● What this task involves: Could you copy out the data below with every "Carreiras" changed to "Trilhas" and everything else left as is? Leave out the pictures.
───── Data excerpts ─────
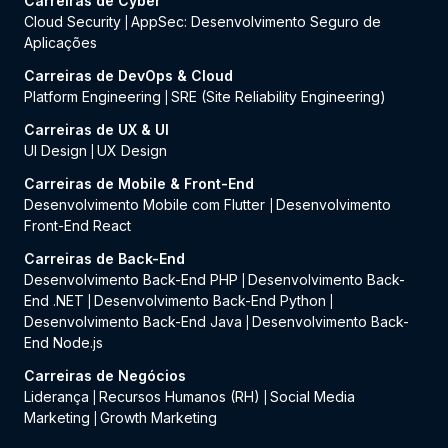
Carreiras de Cyber
Cloud Security
AppSec: Desenvolvimento Seguro de
|
Aplicações
Carreiras de DevOps & Cloud
Platform Engineering
SRE (Site Reliability Engineering)
|
Carreiras de UX & UI
UI Design
UX Design
|
Carreiras de Mobile & Front-End
Desenvolvimento Mobile com Flutter
Desenvolvimento
|
Front-End React
Carreiras de Back-End
Desenvolvimento Back-End PHP
Desenvolvimento Back-
|
End .NET
Desenvolvimento Back-End Python
|
|
Desenvolvimento Back-End Java
Desenvolvimento Back-
|
End Node.js
Carreiras de Negócios
Liderança
Recursos Humanos (RH)
Social Media
|
|
Marketing
Growth Marketing
|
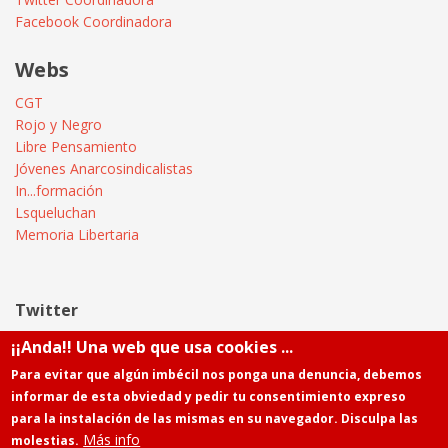
Facebook Coordinadora
Webs
CGT
Rojo y Negro
Libre Pensamiento
Jóvenes Anarcosindicalistas
In...formación
Lsqueluchan
Memoria Libertaria
Twitter
¡¡Anda!! Una web que usa cookies ...
Tweets by @Informatica_CGT
Para evitar que algún imbécil nos ponga una denuncia, debemos
informar de esta obviedad y pedir tu consentimiento expreso
para la instalación de las mismas en su navegador. Disculpa las
Más info
molestias.
Powered by
Drupal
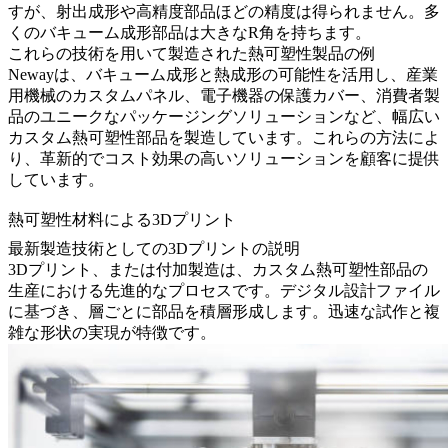
すが、射出成形や高精度部品ほどの精度は得られません。多
くのバキューム成形部品は大きなR角を持ちます。
これらの技術を用いて製造された熱可塑性製品の例
Newayは、バキューム成形と熱成形の可能性を活用し、産業
用機械のカスタムパネル、電子機器の保護カバー、消費者製
品のユニークなパッケージングソリューションなど、幅広い
カスタム熱可塑性部品を製造しています。これらの方法によ
り、革新的でコスト効果の高いソリューションを顧客に提供
しています。
熱可塑性材料による3Dプリント
最新製造技術としての3Dプリントの説明
3Dプリント、または付加製造
は、カスタム熱可塑性部品の
生産における先進的なプロセスです。デジタル設計ファイル
に基づき、層ごとに部品を積層形成します。迅速な試作と複
雑な形状の実現が特徴です。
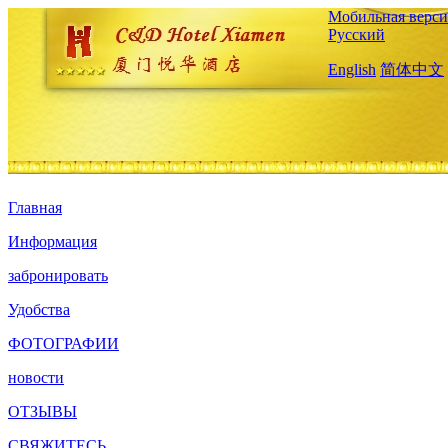
Мобильная верси
Русский
English
简体中文
Главная
Информация
забронировать
Удобства
ФОТОГРАФИИ
новости
ОТЗЫВЫ
СВЯЖИТЕСЬ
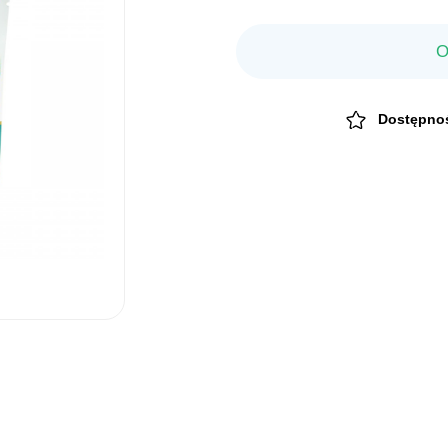
O
Dostępno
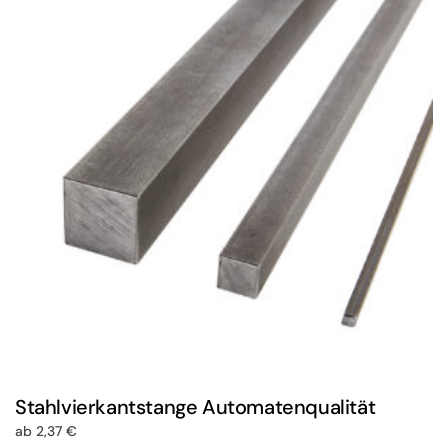
auf.
Die
Optionen
können
auf
der
Produktseite
gewählt
werden
Stahlvierkantstange Automatenqualität
ab
2,37
€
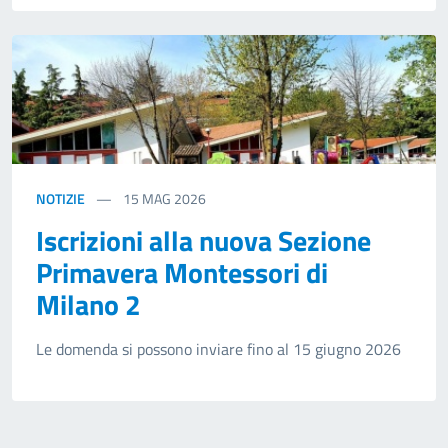
NOTIZIE
15
MAG 2026
Iscrizioni alla nuova Sezione
Primavera Montessori di
Milano 2
Le domenda si possono inviare fino al 15 giugno 2026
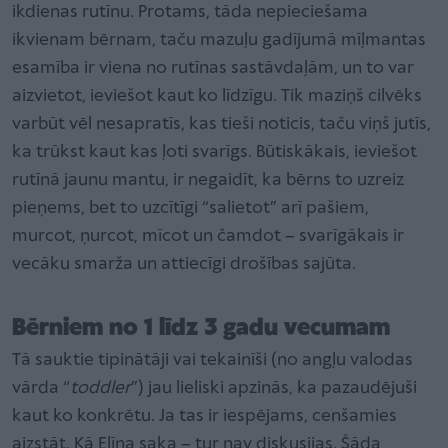
ikdienas rutīnu. Protams, tāda nepieciešama
ikvienam bērnam, taču mazuļu gadījumā mīļmantas
esamība ir viena no rutīnas sastāvdaļām, un to var
aizvietot, ieviešot kaut ko līdzīgu. Tik maziņš cilvēks
varbūt vēl nesapratīs, kas tieši noticis, taču viņš jutīs,
ka trūkst kaut kas ļoti svarīgs. Būtiskākais, ieviešot
rutīnā jaunu mantu, ir negaidīt, ka bērns to uzreiz
pieņems, bet to uzcītīgi “salietot” arī pašiem,
murcot, ņurcot, mīcot un čamdot – svarīgākais ir
vecāku smarža un attiecīgi drošības sajūta.
Bērniem no 1 līdz 3 gadu vecumam
Tā sauktie tipinātāji vai tekainīši (no angļu valodas
vārda “
toddler
”) jau lieliski apzinās, ka pazaudējuši
kaut ko konkrētu. Ja tas ir iespējams, cenšamies
aizstāt. Kā Elīna saka – tur nav diskusijas. Šāda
─────
● Response area:
Trilhas de Cyber
Cloud Security
AppSec: Desenvolvimento Seguro de
|
Aplicações
Trilhas de DevOps & Cloud
Platform Engineering
SRE (Site Reliability Engineering)
|
Trilhas de UX & UI
UI Design
UX Design
|
Trilhas de Mobile & Front-End
Desenvolvimento Mobile com Flutter
Desenvolvimento
|
Front-End React
Trilhas de Back-End
Desenvolvimento Back-End PHP
Desenvolvimento Back-
|
End .NET
Desenvolvimento Back-End Python
|
|
Desenvolvimento Back-End Java
Desenvolvimento Back-
|
End Node.js
Trilhas de Negócios
Liderança
Recursos Humanos (RH)
Social Media
|
|
Marketing
Growth Marketing
|
Facebook Coordinadora
Webs
CGT
Rojo y Negro
Libre Pensamiento
Jóvenes Anarcosindicalistas
In...formación
Lsqueluchan
Memoria Libertaria
Twitter
¡¡Anda!! Una web que usa cookies ...
Tweets by @Informatica_CGT
Para evitar que algún imbécil nos ponga una denuncia, debemos
informar de esta obviedad y pedir tu consentimiento expreso
para la instalación de las mismas en su navegador. Disculpa las
Más info
molestias.
Powered by
Drupal
すが、射出成形や高精度部品ほどの精度は得られません。多
くのバキューム成形部品は大きなR角を持ちます。
これらの技術を用いて製造された熱可塑性製品の例
Newayは、バキューム成形と熱成形の可能性を活用し、産業
用機械のカスタムパネル、電子機器の保護カバー、消費者製
品のユニークなパッケージングソリューションなど、幅広い
カスタム熱可塑性部品を製造しています。これらの方法によ
り、革新的でコスト効果の高いソリューションを顧客に提供
しています。
熱可塑性材料による3Dプリント
最新製造技術としての3Dプリントの説明
3Dプリント、または付加製造
は、カスタム熱可塑性部品の
生産における先進的なプロセスです。デジタル設計ファイル
に基づき、層ごとに部品を積層形成します。迅速な試作と複
雑な形状の実現が特徴です。
Мобильная верси
Русский
English
简体中文
Главная
Информация
забронировать
Удобства
ФОТОГРАФИИ
новости
ОТЗЫВЫ
СВЯЖИТЕСЬ
O
Dostępno
auf.
Die
Optionen
können
auf
der
Produktseite
gewählt
werden
Stahlvierkantstange Automatenqualität
ab
2,37
€
NOTIZIE
15
MAG 2026
Iscrizioni alla nuova Sezione
Primavera Montessori di
Milano 2
Le domenda si possono inviare fino al 15 giugno 2026
ikdienas rutīnu. Protams, tāda nepieciešama
ikvienam bērnam, taču mazuļu gadījumā mīļmantas
esamība ir viena no rutīnas sastāvdaļām, un to var
aizvietot, ieviešot kaut ko līdzīgu. Tik maziņš cilvēks
varbūt vēl nesapratīs, kas tieši noticis, taču viņš jutīs,
ka trūkst kaut kas ļoti svarīgs. Būtiskākais, ieviešot
rutīnā jaunu mantu, ir negaidīt, ka bērns to uzreiz
pieņems, bet to uzcītīgi “salietot” arī pašiem,
murcot, ņurcot, mīcot un čamdot – svarīgākais ir
vecāku smarža un attiecīgi drošības sajūta.
Bērniem no 1 līdz 3 gadu vecumam
Tā sauktie tipinātāji vai tekainīši (no angļu valodas
vārda “
toddler
”) jau lieliski apzinās, ka pazaudējuši
kaut ko konkrētu. Ja tas ir iespējams, cenšamies
aizstāt. Kā Elīna saka – tur nav diskusijas. Šāda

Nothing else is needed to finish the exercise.